▶ Qué harás:
Cita, por favor, íntegro y sin ningún cambio el texto sobre los repartidores de plataformas que aparece a continuación.

══ Texto de origen ══

Tan acostumbrados nos han tenido los gobiernos neoliberales a la lógica conservadora imperante en términos económicos y laborales que, en general, apenas unos pocos cuestionábamos aquellas ideas de negocio basadas en la fragilidad de determinados grupos de trabajadores.
No sé si por los sucesivos hechos luctuosos que han sucedido al ya mencionado o si, finalmente, se entiende que, en determinados casos, desde la óptica laboral, la implicación del trabajador en la distribución del producto forma parte del mismo proceso empresarial, pero, afortunadamente, parece que la perspectiva de esta situación está cambiando en diferentes estamentos sociales y países.
Después de unos meses de debate interno en algunas naciones de nuestro entorno europeo, en general, se ha tomado como referencia el modelo francés. El pasado mes de febrero, la justicia italiana acababa de obligar a las plataformas de servicios a contratar a 60.000 repartidores de comida a domicilio. Ha exigido a plataformas como Uber Eats, Glovo o Deliveroo, después de una investigación para toda Italia realizada por la Fiscalía de Milán, que este tipo de trabajadores no pueden ser considerados ocasionales y, por tanto, deberían tener un contrato laboral. Después de imponer una sanción a las mencionadas compañías, se les ha dado un plazo de pocos meses para que regularicen la situación.
Sea cual sea la razón jurídica, también en España el Tribunal Supremo, hace escasos meses, dictaminó que los riders son trabajadores por cuenta ajena si no se puede demostrar que son autónomos. Es decir, forman parte de la plantilla y se tienen que incorporar en el régimen general de la Seguridad Social.

═══
══ Entradas mostradas ══

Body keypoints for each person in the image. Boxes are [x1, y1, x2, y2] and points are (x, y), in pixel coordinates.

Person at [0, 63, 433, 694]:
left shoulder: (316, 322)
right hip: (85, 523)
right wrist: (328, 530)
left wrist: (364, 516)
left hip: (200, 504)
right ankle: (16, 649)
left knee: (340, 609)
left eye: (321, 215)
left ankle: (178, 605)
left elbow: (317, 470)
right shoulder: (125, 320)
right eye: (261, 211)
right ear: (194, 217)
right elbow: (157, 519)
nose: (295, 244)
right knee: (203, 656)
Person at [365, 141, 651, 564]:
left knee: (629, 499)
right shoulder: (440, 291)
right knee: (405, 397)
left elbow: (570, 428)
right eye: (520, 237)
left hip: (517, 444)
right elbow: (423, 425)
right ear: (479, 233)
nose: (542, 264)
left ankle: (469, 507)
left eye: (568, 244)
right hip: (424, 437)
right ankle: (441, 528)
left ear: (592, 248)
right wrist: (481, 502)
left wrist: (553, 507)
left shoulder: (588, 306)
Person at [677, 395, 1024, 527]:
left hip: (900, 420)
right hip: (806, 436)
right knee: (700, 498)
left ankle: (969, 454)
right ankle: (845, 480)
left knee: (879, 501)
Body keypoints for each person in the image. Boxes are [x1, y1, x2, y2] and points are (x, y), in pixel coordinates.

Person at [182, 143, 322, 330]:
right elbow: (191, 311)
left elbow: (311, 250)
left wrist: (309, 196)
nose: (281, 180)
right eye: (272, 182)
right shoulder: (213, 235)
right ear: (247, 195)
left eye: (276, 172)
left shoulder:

═══

▶ Espacio de respuesta:
Tan acostumbrados nos han tenido los gobiernos neoliberales a la lógica conservadora imperante en términos económicos y laborales que, en general, apenas unos pocos cuestionábamos aquellas ideas de negocio basadas en la fragilidad de determinados grupos de trabajadores.
No sé si por los sucesivos hechos luctuosos que han sucedido al ya mencionado o si, finalmente, se entiende que, en determinados casos, desde la óptica laboral, la implicación del trabajador en la distribución del producto forma parte del mismo proceso empresarial, pero, afortunadamente, parece que la perspectiva de esta situación está cambiando en diferentes estamentos sociales y países.
Después de unos meses de debate interno en algunas naciones de nuestro entorno europeo, en general, se ha tomado como referencia el modelo francés. El pasado mes de febrero, la justicia italiana acababa de obligar a las plataformas de servicios a contratar a 60.000 repartidores de comida a domicilio. Ha exigido a plataformas como Uber Eats, Glovo o Deliveroo, después de una investigación para toda Italia realizada por la Fiscalía de Milán, que este tipo de trabajadores no pueden ser considerados ocasionales y, por tanto, deberían tener un contrato laboral. Después de imponer una sanción a las mencionadas compañías, se les ha dado un plazo de pocos meses para que regularicen la situación.
Sea cual sea la razón jurídica, también en España el Tribunal Supremo, hace escasos meses, dictaminó que los riders son trabajadores por cuenta ajena si no se puede demostrar que son autónomos. Es decir, forman parte de la plantilla y se tienen que incorporar en el régimen general de la Seguridad Social.